Where to Start with Nicole Apelian
Nicole Apelian is a biologist, herbalist, and wilderness survival instructor whose life story is inseparable from her work with wild plants. With a Ph.D. in biology and years spent living alongside the San Bushmen of the Kalahari Desert, she brings both scientific rigor and deep cross-cultural perspective to the world of foraging. After being diagnosed with multiple sclerosis in 2000, she turned to wild foods and herbal remedies as a core part of managing her health, eventually regaining full mobility through lifestyle changes and plant-based protocols. In 2015, she appeared on the History Channel’s survival show “Alone,” surviving solo for 57 days on Vancouver Island with little more than a knife and her knowledge of wild plants. Her books combine practical foraging guidance with medicinal plant knowledge, making them especially valuable for readers who want to understand not just what to eat but how plants can support overall health.
Start here
The Forager's Guide to Wild Foods
Nicole Apelian · 319 pages · 2021 · Easy
Themes: foraging, wild edible plants, plant identification, medicinal plants, wilderness skills
A comprehensive, visually rich guide to 400 wild edible plants, mushrooms, lichens, and seaweeds found across North America. Nicole Apelian draws on her background as a biologist, her years with the San Bushmen, and her personal experience managing multiple sclerosis through wild foods to create a foraging guide that goes far beyond simple identification.
Why Start Here
Apelian has written several books, but this one is the best entry point because it is her most purely practical foraging resource. While her other work leans toward herbal remedies or survival skills, “The Forager’s Guide to Wild Foods” is built for people who want to get outside and start identifying plants they can eat. It covers 400 species, each with at least three full-color photographs showing the plant at different stages and angles, along with localization maps so you know whether a given species grows in your region.
What sets this book apart from other foraging guides is the combination of scientific accuracy and real-world experience. Apelian’s Ph.D. in biology means the identification details are precise. Her years foraging in different ecosystems, from the Kalahari to the Pacific Northwest, mean the practical advice has been tested under genuinely demanding conditions. Each plant entry includes not just identification tips but also recipes and notes on medicinal uses, giving you a fuller picture of why each plant matters.
The book is also designed for people who learn visually. The photography is high quality, the layout is clean, and the plant localization maps make it easy to focus on the species relevant to your area. For a first foraging book, that visual emphasis makes a real difference in building confidence before you head into the field.
What to Expect
A large-format paperback with 319 full-color pages covering 400 wild food species. Each entry includes multiple photographs, a range map, identification guidance, harvesting notes, recipes, and medicinal uses. The writing is clear and accessible, aimed at beginners but detailed enough to remain useful as your knowledge grows.
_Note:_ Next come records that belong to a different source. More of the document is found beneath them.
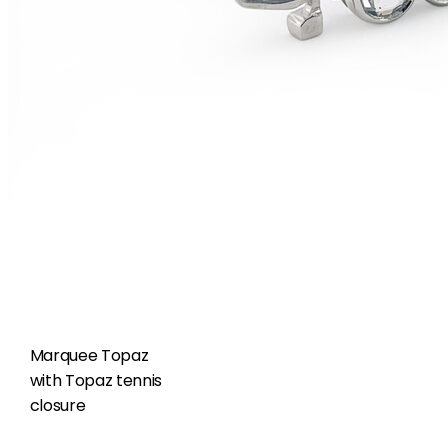
Marquee Topaz
with Topaz tennis
closure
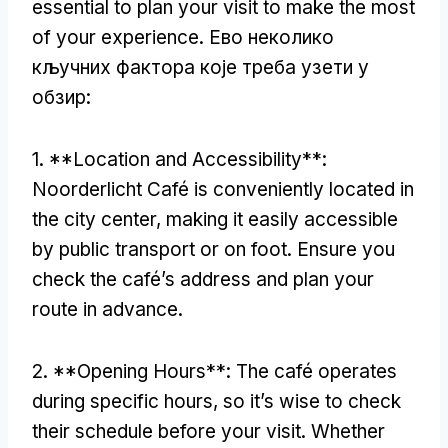
essential to plan your visit to make the most
of your experience
. Ево неколико
кључних фактора које треба узети у
обзир:
1. **
Location and Accessibility**
:
Noorderlicht Café is conveniently located in
the city center
,
making it easily accessible
by public transport or on foot
.
Ensure you
check the café’s address and plan your
route in advance
.
2. **
Opening Hours**
:
The café operates
during specific hours
,
so it’s wise to check
their schedule before your visit
.
Whether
Expect a book that works as both a sit-down read and a field reference.
Alternatives
Nicole Apelian · 304 pages · 2019 · Easy
Nicole Apelian’s first major book, co-written with Claude Davis, focuses on the medicinal side of wild plants rather than foraging for food. It covers over 800 plants and natural remedies, with full-color photographs and detailed identification instructions for each species.
Why Read This
If your interest in wild plants leans more toward health and herbal medicine than toward cooking and eating, this is the better starting point. Apelian’s personal story gives the book real weight: she was diagnosed with multiple sclerosis in 2000 and developed many of these protocols as part of her own wellness strategy. The remedies are drawn from both her scientific training and her time living with the San Bushmen.
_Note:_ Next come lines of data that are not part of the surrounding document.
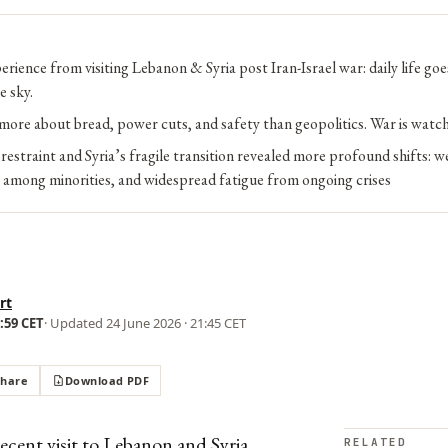
erience from visiting Lebanon & Syria post Iran-Israel war: daily life go
e sky.
more about bread, power cuts, and safety than geopolitics. War is watc
restraint and Syria’s fragile transition revealed more profound shifts: 
r among minorities, and widespread fatigue from ongoing crises
rt
9:59 CET
· Updated
24 June 2026 · 21:45 CET
Share
Download PDF
cent visit to Lebanon and Syria,
RELATED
The book is organized around common ailments, making it practical to use when you actually need it. Rather than requiring you to read cover to cover, you can look up a health concern and find which plants may help, along with preparation methods and dosage guidance. Each plant entry includes multiple photographs, range information, and clear identification tips.
What to Expect
A 304-page full-color paperback focused on herbal remedies and medicinal plant use. The emphasis is on practical application: which plants to use, how to prepare them, and what conditions they may help with. The identification guidance is solid but less extensive than in her dedicated foraging book. Best suited for readers whose primary interest is herbal medicine and natural health, with foraging as a secondary skill.